Both BI and ML phylogenetic analyses, essentially recovered the same tree topology, except for different support values for some groups. Cedrela splits into two well-supported clades; clade A (PP = 1.0, BS = 95%) which includes species from Mexico, Costa Rica and El Salvador, and clade B (PP = 1.0, BS = 100%) including samples from Cuba, Mexico and the rest of the Central and South American species (Fig 8). Both BI and ML analyses confirm the monophyletic nature of Cedrela (PP = 0.89, BS = 82%) with Toona recovered as a sister lineage.
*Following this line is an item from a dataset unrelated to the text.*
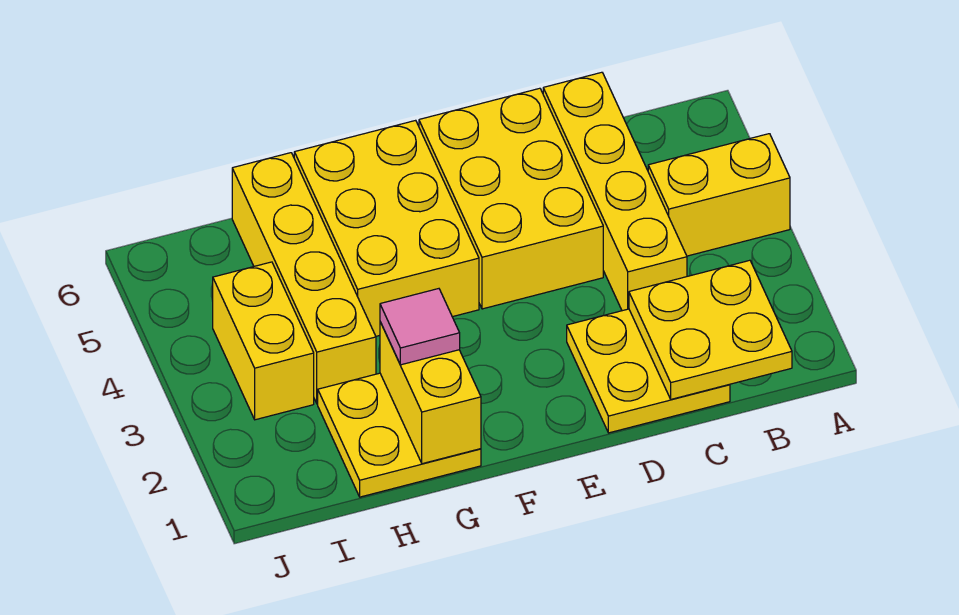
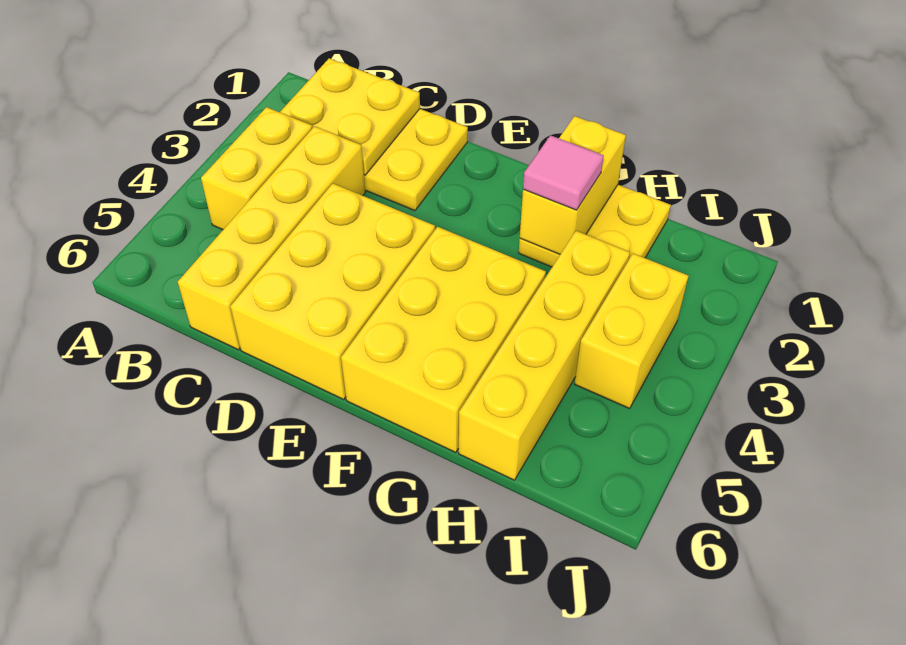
yellow 1x2 brick [648,134,790,256] -> yellow 1x2 brick turned to [201,107,312,230]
The species described here as C. tamaulipana sp. nov. is placed within clade A, as closely related to C. dugesii, C. monroana, C. oaxacensis, and C. saxatilis (voucher Beitel s.n.). Although the relationships among these species were not fully resolved, C. tamaulipana appears as a genetically distinct group (PP = 0.81, BS = 86%) separated from the other species (Fig 8). Cedrela salvadorensis and C. tonduzii are recovered as more divergent taxa within this clade A.
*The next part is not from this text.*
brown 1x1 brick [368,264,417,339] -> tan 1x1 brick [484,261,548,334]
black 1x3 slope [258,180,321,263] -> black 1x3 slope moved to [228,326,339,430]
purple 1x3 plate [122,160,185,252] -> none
Within clade B, Cedrela odorata s. str. (voucher Villacorta and Berendsohn 271 from El Salvador) is placed as a sister taxon to C. odorata from Tamaulipas, Mexico (vouchers Berrones-Morales 22 and 23) and Cuba (voucher Thuenen-ID CEODO_205_2, GenBank accession MG724915.1); all these samples were recovered as a more divergent and well-supported (PP = 1.0, BS = 100%) monophyletic group within clade B. The South American species (C. angustigolia DC., C. balansae C. DC., C. fissilis Vell., C. kuelapensis T.D. Penn. & Daza, C. molinensis T.D. Penn. & Reynel, C. montana Moritz ex Turcz., C. nebulosa T.D. Penn. & Daza, C. saltensis M.A. Zapater & del Castillo, C. weberbaueri Harms and Cedrela sp. voucher Neill et al. 6230) and one species from the Antilles (C. cubensis Bisse) (voucher Cuba excursion 462, S1 File), were recovered as a well-supported monophyletic group (PP = 1.0, BS = 96%). The relationships among South American species were poorly resolved and the results from BI and ML analyses were slightly different, with low support values for the internal nodes.

Discussion

Evidence from an integrative approach, involving morphological, ecological and molecular data, support the recognition of Cedrela tamaulipana as a new species. Likewise, based on morphological and phylogenetic evidence we propose the validity of C. saxatilis as a distinct species.